In äußerer und innerer Stille, nach dem Maße meines Zustandes bei und vor dem Herrn sitzend, befinde ich mich im Geiste auch Dir nahe, lieber Bruder, und fühle Neigung, Dich im Namen des Herrn zu begrüßen und Dir seinen Frieden zu wünschen. Ich weiß indessen Dir nichts zu schreiben, und noch weniger Dir mitzuteilen, weil ich selbst nichts habe und weiß, auch nichts zu haben und zu wissen begehre, indem es unsre einzige Stütze und Freude ausmacht, dass der Herr uns so innig und wesentlich gegenwärtig ist, der durchaus Alles in uns sein will. Wo wir nicht sind, da ist der Herr; höchst billig ist es daher, dass wir dieser liebenswürdigen Majestät in uns Platz machen, um so zu sprechen, und ihr Alles hingeben und überlassen, um damit nach ihrem Wohlgefallen zu schalten. Unsre Gedanken und Worte sind alle viel zu klein und zu schwach, um das Innige seiner Gegenwart im Innern unsers Wesens ausdrücken und fassen zu können. Er ist uns so nahe wie ein Freund, der in unserm Hause mit einwohnen, Umgang mit uns pflegen, und sich mit uns auf eine unaussprechliche Weise zu unsrer Glückseligkeit vereinigen will. Er ist uns näher als wir uns selbst, und doch dem Eigenwillen unerreichbar. Es ist, als ob Er gleichsam in einem großen Landstrich in uns wohnte, von woher er unserm Geist zuruft: Komm ohne dich selbst! aber das Sprechen des Herrn ist Handeln. Diese wahre Nacktheit und Einfalt muss und will Er selbst in uns hervorbringen, darum durchkreuzt Er unsre eigenen Wege und Handlungen. Er ruft und führt uns zu einer innigen Duldsamkeit, d. h. zum Einhalten des Unsrigen und Platzmachen und Erwarten des Seinigen. Er reinigt nach und nach den Geist vom Eigenen und Groben, das ihn fesselt und drückt, und führt ihn endlich so zur Freiheit der Kinder Gottes in des Vaters Haus, wo das verlorene Kind, wiedergefunden wird und Überfluss von Speise bekommt.

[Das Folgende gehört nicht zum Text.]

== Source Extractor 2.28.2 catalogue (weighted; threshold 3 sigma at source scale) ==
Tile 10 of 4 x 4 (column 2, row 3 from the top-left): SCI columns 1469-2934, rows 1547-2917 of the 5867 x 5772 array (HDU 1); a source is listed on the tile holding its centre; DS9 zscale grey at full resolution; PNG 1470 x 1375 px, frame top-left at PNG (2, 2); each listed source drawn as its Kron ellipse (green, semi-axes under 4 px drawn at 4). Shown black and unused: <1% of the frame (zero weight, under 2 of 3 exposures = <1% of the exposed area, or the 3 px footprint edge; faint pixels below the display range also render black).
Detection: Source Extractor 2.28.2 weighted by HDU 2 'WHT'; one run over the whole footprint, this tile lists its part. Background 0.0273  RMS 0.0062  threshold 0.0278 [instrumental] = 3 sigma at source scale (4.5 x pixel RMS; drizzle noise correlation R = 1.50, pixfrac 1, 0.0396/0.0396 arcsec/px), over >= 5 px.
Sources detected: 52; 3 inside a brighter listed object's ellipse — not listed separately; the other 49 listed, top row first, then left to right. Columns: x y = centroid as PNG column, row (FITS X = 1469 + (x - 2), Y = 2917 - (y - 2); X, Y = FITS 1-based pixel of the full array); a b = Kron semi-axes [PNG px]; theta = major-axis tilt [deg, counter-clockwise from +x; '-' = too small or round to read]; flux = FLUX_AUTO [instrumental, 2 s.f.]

Hilf uns daher, anbetungswürdiger Gott! uns, die wir ganz in uns selbst verstrickt sind, so dass wir mehr uns und das Unsrige beschauen und fühlen, als dich. Du aber, der du uns doch so innig nahe bist, mache Raum in uns für dich selbst. Gib, dass wir uns vergessen lernen und uns fahren lassen, um einzugehen in die einfältige Abgeschiedenheit des Geistes, in der du dich und dein Werk reiner in uns kannst offenbaren. Amen zu deiner Verherrlichung!
Geliebter Bruder, sei doch wie ich nur ganz getrost und zufrieden mit dem Herrn und allen seinen Wegen. Er wird es gewiss gut machen; wir wollen ihn herzlich lieben, denn Er ist gut, und ist auch uns gut, und will es noch mehr und wirksamer werden.
Ich grüße Dich und Deine Ehefrau recht herzlich; gedenkt in Euren Gebeten dessen, der bleibt Euer
in Liebe verbundener Bruder.
Mülheim, den 30. März 1733.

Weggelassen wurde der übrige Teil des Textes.